The Houthis and al Shabaab will likely sustain ad hoc cooperation for the foreseeable future, despite constraints on the Houthis' intent and capability to support al Shabaab, hampering the scale and depth of future cooperation but not fundamentally weakening al Shabaab's core operational strength. In the near term, the partnership is likely to continue through the Houthis' sale of small arms, component transfers and periodic technical training, as these activities rely on existing smuggling infrastructure that operates even under counterterrorism pressure. However, multiple constraints will constrain further cooperation. These include the fact that al Shabaab's presence in northern Somalia is limited. Moving sensitive and large attack systems toward its core areas in central and southern Somalia is risky and logistically challenging. At the same time, the Houthis face the mounting risk of a renewed Israeli air campaign, which would force Houthi leadership to reprioritize finite manpower and military assets currently possessed or anticipated from Iran, as well as command attention toward the Red Sea front. A new Israeli air campaign against the Houthis, let alone the potential reignition of the Yemeni civil war in the future, would likely slow the transfer of higher-end systems such as more sophisticated drones or advanced explosive components, due to strained capacity for nonessential operations, mirroring the prioritization of their large-scale operations in the Red Sea.
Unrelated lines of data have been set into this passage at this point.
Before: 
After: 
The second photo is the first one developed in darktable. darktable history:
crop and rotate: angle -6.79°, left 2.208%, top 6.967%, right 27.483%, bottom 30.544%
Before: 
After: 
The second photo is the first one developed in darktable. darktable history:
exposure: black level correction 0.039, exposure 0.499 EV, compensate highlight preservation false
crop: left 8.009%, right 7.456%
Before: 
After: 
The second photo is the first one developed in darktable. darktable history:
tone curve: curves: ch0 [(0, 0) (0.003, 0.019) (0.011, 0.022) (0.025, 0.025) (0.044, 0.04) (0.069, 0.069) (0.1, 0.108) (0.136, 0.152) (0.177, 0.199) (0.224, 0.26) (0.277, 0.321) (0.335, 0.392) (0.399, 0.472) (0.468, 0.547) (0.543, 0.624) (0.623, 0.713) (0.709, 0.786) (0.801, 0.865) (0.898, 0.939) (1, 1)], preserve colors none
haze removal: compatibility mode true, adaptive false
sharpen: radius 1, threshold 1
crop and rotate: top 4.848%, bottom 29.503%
That said, the Houthis would likely still allow lower-risk weapons flows to persist via intermediaries, albeit perhaps in smaller quantities. But even in a scenario in which there is an upper limit on cooperation, because al Shabaab does not fundamentally depend on the Houthis for its core arsenal or revenue streams, a constraint on Houthi support would not fundamentally weaken the group's core operational strength in central and southern Somalia, nor meaningfully slow its advances toward Mogadishu. To be sure, a temporary period of Houthi refocus on their own defense could provide a narrow window for the Somali government and regional partners to apply pressure on smuggling routes across the Gulf of Aden, but any effects would likely be limited and short-lived, as the existing infrastructure is resilient, diversified and supported by networks that operate independently of any single supplier or buyer.
- Without these constraints, the trajectory of Houthi-al Shabaab cooperation will likely be in technical expertise, bolstering their military capabilities for domestic operations, as well as intelligence capacity, which would subsequently better aid the Houthis in targeting and coordinating future maritime attacks if the group revives its campaign.